CLEN G4563x Reading Lacan (Maire Jaanus) M 4:10-6. Lecture. Lacan's Seminar VI: Desire and Its Interpretation with Hamlet, Seminar VII: The Ethics of Psychoanalysis with Antigone; Seminar VIII: Transference with Plato's Symposium, Seminar X: Anxiety and Seminar XX: Encore: On Feminine Sexuality with selected novels. Emphasis on the relevance of Lacan's thought to literature and culture and on his shift from desire and language to jouissance, love, and poetry.

SPECIAL TOPICS

CLEN G4011x Introduction to Scholarly Editing (G. T. Tanselle) T 6:10-8. An introduction of the theory and practice of preparing scholarly editions of both manuscript and printed materials.

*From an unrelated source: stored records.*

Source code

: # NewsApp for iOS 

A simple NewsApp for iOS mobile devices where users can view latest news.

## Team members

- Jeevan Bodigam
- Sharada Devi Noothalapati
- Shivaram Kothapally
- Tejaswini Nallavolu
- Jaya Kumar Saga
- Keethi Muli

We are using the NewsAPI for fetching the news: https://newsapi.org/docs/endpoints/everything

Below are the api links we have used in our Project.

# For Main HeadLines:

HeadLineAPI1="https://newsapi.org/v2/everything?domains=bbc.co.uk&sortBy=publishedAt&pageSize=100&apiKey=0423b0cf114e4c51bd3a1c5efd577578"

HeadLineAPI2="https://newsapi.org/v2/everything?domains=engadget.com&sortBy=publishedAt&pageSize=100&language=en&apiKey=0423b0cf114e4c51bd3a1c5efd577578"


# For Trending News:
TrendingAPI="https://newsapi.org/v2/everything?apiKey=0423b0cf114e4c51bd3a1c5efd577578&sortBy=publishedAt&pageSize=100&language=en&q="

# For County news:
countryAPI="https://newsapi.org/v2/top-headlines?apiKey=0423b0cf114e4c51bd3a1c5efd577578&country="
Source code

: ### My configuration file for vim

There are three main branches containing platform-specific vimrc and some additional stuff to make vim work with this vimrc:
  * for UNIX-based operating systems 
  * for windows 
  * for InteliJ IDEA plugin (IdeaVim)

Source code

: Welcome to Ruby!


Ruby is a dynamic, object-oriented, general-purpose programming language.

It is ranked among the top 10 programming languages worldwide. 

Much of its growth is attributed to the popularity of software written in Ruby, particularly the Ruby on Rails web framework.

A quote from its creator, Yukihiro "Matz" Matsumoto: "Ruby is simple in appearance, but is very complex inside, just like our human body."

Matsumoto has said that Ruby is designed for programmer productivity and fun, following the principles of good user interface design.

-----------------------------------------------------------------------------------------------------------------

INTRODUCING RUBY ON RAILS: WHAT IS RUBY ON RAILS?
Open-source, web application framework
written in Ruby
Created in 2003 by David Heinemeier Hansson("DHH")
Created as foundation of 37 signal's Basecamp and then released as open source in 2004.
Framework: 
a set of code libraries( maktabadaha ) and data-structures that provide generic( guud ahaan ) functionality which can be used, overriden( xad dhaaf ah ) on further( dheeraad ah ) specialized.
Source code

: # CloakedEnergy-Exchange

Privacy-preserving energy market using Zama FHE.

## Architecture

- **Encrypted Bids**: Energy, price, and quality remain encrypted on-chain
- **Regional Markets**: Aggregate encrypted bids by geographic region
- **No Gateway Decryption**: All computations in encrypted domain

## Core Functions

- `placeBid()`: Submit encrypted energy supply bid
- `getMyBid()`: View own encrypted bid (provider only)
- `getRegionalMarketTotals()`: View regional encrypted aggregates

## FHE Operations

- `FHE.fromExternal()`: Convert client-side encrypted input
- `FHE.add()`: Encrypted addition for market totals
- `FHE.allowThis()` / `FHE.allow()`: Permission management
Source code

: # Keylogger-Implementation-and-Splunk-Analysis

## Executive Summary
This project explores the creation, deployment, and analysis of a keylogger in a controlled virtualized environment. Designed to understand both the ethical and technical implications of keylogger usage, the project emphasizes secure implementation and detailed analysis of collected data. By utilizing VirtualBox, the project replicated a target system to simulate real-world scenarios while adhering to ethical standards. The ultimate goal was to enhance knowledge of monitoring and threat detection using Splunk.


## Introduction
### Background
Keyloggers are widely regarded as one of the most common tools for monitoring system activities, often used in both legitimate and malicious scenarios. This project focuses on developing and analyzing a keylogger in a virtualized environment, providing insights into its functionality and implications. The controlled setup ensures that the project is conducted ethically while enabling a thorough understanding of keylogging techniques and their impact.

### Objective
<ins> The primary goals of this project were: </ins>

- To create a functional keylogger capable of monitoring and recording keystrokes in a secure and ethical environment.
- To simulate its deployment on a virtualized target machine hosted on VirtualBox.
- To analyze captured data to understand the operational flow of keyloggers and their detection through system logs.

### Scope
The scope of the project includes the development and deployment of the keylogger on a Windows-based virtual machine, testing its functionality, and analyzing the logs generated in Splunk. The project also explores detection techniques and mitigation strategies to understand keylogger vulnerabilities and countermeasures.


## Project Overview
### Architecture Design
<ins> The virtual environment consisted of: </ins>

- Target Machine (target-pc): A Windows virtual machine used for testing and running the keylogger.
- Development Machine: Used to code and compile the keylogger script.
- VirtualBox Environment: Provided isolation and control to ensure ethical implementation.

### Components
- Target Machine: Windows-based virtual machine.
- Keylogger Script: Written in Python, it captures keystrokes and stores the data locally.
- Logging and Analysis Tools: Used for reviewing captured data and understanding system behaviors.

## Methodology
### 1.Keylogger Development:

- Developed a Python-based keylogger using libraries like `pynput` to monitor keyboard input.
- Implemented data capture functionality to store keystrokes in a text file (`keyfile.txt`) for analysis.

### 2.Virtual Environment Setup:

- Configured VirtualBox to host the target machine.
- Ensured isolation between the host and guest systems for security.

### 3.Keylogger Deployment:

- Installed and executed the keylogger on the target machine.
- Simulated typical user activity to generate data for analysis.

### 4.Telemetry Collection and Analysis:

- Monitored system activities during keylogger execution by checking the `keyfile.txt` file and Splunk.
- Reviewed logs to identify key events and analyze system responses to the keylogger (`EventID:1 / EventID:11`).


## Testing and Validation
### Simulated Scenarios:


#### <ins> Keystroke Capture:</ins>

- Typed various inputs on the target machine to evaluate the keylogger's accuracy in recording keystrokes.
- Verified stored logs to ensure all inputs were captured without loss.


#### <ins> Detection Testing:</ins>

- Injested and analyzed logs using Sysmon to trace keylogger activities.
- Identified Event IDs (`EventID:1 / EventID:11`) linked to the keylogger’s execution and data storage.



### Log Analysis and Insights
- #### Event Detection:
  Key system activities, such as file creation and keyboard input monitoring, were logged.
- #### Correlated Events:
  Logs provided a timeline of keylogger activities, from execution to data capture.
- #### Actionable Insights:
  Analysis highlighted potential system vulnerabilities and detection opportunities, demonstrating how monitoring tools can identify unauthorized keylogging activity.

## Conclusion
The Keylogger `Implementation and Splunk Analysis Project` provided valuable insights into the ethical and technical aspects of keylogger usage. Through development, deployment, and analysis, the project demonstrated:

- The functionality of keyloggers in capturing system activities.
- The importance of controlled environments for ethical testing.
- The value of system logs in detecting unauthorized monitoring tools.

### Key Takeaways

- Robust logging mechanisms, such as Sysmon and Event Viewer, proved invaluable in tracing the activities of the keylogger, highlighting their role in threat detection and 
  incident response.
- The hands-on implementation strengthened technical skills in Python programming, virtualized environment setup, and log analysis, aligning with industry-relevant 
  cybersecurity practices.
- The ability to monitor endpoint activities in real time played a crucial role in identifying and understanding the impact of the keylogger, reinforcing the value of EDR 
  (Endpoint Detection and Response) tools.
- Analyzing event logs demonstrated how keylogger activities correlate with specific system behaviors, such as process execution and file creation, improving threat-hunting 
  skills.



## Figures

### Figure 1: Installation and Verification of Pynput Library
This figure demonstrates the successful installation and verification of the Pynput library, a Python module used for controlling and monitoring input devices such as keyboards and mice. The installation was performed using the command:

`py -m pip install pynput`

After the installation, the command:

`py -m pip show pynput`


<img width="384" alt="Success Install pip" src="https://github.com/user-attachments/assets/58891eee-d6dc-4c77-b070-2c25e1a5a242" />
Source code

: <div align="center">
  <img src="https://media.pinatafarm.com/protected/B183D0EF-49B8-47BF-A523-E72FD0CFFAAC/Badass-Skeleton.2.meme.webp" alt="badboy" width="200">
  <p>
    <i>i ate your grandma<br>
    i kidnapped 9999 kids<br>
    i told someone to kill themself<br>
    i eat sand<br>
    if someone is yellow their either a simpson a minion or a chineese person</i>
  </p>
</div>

CLEN W4521x The World of Banned Books (Jonathan Abel) TR 9:10-10:25.
Prodding the underbelly of the corpus of world literature, this course examines the politics of banned literature in various guises across several centuries and continents. Texts have been classified as taboo, seized, and burned and their producers fined, jailed, tortured, and killed throughout history and under a multitude of political regimes. Incorporating in our discussion a diverse range of systems of censorship in Europe, the US, Japan, and China, we will uncover differences amongst these modes of repression while uncovering sometimes surprising connections between church and monarchy, fascism and democracy. Syllabus and requirements.

ENGL G8490x Advanced Research Seminar (James Shaprio) M 6-7:30. Limited to those in English and Comparative Literature completing their degrees and preparing for the MLA job search.